Methods: I carry out two atheoretical, but statistically sound ‘studies.’ Study 1 assesses random variables in multiple regression models and study 2 assesses random variables for Granger-causal relationships to industrial production in the U.S. In study 1 (n=1,000), I randomly generated 20 variables with common value ranges: a dependent variable Y with values in the range 1-100; X1-4 (range 1-100); X5-14 (range 1-10); and X15-19 (range 0-1). I first carry out a ‘rigorously’ controlled OLS regression. Then, to avoid ‘overcontrolling, problems with available degrees of freedom, modeling irrelevant X-variables, and statistical artifacts,’ I evaluated two reduced variable models only retaining X-variables below p>.50 and p>.20 significance thresholds. In study 2, I use Federal Reserve data on U.S. industrial production presented in a time series across (n=368) quarter-years. Adding to this dataset, I randomly generate variables X1-10 (range 1-10).
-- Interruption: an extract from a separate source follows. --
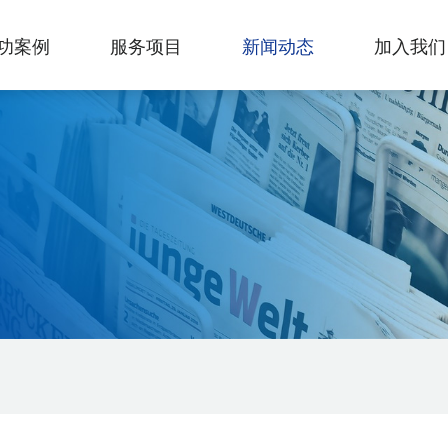
功案例
服务项目
新闻动态
加入我们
Utilizing this new dataset, I employ vector auto-regressive models of time-lagged effects and Wald tests to ascertain the presence of Granger-causality (i.e., showing that X preceded Y, X predicts future values of Y, and bidirectionality is ruled out).
Results: In study 1, the full model of X1-19 was marginally significant (F>0.12). We can have approximately 88 percent confidence that this suite of variables predicts Y better than the mean. X5 and X18 were statistically significant (p=.076; p=.001) factors and X15 was marginally significant (p=.105). These relationships to Y held in bivariate regressions. Each of the reduced variable models, was statistically significant (F>0.049 and F>0.0004 respectively) and X5 and X18 remained significant. In study 2, I found that among other significant relationships, time-lagged values of X10 significantly (p=0.03) predicted industrial production. However, industrial production did not significantly predict X10 (p=0.22) and the role of other variables was at least partially accounted for, establishing and surpassing Granger-causal criteria.
Conclusion/Implications: ‘Best fit’ models show that X5, X15, and X18 alone predict Y. X5 and X18 are independently significant predictors and thus ‘are good candidate targets for intervention’ aimed at improving Y outcomes. In modeling U.S. industrial production, we find that X10 is a Granger-causal factor, meaning that leveraging it could partially alleviate the U.S. unemployment burden. These results and implications are all well-grounded statistically, but clearly fallacious, as the variables have no substantive meaning and are significantly associated (even ‘causally’) by chance. Even among random variables where the likelihood of statistical significance is reduced, statistically significant but spurious findings occur easily. These results highlight that careful and theory-driven social work research is vital to producing sound policy and practice recommendations.